É também na TV Brasil que os conteúdos educativos, as produções independentes e a programação feita fora do eixo Rio-São Paulo têm espaço na televisão brasileira. Vejamos:

– Enquanto as emissoras comerciais destinam cerca de 2,8% da grade de programação para programas educativos, a TV Brasil contempla 10,8% de seu conteúdo com essa categoria;

– Por meio do PRODAV TVs Públicas, gerido pela emissora pública, mais de 60 milhões de reais já foram destinados para a produção independente de todo o país;

– E de cada cinco horas de programação na TV Brasil, ao menos 1h30 é ocupada com conteúdos produzidos fora dos estados do Rio de Janeiro e de São Paulo.
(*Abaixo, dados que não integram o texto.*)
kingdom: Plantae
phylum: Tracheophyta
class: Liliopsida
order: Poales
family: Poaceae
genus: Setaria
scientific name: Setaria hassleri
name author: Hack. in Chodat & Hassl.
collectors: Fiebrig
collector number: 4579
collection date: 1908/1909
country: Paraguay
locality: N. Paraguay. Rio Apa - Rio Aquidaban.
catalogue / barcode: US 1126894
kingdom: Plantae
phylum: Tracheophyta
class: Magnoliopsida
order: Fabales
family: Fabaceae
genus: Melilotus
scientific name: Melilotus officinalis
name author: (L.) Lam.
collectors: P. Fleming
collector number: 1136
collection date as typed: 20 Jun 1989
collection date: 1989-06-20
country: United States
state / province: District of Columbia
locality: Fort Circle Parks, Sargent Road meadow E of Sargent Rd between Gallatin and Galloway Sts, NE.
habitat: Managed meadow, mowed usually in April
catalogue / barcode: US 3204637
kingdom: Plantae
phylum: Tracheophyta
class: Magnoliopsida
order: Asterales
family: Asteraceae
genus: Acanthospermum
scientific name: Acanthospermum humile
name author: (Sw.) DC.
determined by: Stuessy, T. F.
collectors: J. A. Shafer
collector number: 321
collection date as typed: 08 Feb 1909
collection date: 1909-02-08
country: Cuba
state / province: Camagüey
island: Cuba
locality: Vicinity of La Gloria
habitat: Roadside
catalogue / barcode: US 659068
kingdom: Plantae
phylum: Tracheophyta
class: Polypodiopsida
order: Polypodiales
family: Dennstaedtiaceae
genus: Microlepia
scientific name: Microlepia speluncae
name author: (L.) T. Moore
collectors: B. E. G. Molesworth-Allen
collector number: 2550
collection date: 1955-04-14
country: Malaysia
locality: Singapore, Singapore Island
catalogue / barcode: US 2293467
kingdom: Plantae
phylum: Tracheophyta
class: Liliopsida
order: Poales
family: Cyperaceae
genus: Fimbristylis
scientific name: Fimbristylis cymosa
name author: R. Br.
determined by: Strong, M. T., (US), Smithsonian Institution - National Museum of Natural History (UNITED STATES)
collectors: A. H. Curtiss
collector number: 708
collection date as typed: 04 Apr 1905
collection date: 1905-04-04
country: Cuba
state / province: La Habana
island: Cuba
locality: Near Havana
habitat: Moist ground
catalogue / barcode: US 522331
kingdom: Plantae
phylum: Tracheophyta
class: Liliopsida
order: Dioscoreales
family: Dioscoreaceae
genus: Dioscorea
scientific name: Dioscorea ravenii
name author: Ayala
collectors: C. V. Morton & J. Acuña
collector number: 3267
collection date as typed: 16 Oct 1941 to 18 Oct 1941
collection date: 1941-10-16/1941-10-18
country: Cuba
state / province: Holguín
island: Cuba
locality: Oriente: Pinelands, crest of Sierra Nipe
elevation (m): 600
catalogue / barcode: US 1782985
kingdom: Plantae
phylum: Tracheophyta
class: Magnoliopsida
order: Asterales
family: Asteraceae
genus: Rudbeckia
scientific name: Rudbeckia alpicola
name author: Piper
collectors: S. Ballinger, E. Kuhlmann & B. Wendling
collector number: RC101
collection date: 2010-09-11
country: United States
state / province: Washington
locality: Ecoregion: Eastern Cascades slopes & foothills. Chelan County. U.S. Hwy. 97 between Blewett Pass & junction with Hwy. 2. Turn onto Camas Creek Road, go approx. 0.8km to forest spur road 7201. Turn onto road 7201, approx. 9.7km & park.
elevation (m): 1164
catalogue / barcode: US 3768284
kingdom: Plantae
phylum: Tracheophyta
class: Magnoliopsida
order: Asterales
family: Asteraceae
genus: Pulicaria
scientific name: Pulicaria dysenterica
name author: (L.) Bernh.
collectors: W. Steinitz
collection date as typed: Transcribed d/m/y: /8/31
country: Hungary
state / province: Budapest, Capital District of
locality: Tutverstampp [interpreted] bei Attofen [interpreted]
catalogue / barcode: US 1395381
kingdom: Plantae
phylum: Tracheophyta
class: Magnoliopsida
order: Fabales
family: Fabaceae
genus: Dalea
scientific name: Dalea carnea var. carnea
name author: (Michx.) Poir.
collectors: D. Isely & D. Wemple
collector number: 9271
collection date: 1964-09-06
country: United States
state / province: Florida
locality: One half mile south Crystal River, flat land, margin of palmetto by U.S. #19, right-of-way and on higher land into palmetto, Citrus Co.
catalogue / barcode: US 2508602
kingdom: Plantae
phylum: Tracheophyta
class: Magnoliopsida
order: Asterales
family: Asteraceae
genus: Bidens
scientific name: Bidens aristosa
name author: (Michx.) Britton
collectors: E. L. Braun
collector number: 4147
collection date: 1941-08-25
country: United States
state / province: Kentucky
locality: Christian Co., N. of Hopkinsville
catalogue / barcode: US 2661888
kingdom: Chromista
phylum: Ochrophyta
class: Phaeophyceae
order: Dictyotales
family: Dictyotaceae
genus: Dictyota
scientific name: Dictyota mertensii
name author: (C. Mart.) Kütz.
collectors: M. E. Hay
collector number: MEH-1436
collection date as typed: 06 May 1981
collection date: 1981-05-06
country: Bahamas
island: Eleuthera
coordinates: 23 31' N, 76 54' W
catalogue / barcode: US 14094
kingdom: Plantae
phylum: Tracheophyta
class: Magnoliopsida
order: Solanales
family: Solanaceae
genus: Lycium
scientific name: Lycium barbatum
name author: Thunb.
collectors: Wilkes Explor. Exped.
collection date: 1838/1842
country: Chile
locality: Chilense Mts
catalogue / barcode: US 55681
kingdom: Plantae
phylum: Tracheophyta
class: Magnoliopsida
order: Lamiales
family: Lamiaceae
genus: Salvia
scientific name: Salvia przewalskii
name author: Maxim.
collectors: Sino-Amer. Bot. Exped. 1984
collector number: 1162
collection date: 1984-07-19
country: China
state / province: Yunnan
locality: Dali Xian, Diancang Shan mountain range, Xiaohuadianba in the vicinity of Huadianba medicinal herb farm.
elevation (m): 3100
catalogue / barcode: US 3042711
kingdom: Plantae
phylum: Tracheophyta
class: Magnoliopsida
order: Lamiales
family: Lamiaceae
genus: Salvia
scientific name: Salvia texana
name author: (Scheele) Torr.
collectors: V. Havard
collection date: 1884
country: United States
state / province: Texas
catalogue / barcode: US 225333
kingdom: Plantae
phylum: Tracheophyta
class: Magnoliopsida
Frente a tudo isso, não restam dúvidas: a EBC – que foi fruto de décadas de mobilização social e popular e formulações acadêmicas em defesa da democratização das comunicações – representa a principal tentativa de mudança de perspectiva sobre a Comunicação Pública pelo Estado brasileiro, até então negligenciada ao longo da história e pelos diversos governos. Não que os poucos mais de sete anos de existência da EBC tenham conseguido superar toda a história de secundarização da mídia pública no país, afinal também os governos Lula e Dilma investiram pouco nos veículos que compõem a empresa pública, mas os ataques de Temer à EBC são justamente pelas qualidades e potencialidades – e não pelos problemas – que ela possui. Em outros termos, defender a ampliação da democracia brasileira significa defender mais autonomia e investimentos na EBC e não o seu sucateamento ou fechamento.

*Paulo Victor Melo, jornalista. Professor substituto do curso de Comunicação da UFAL. Mestre em Comunicação e Sociedade pela UFS. Doutorando em Comunicação e Política na UFBA. Pesquisador do Grupo de Pesquisa Cepos (Comunicação, Economia Política e Sociedade) e do Centro de Comunicação, Cidadania e Democracia da UFBA.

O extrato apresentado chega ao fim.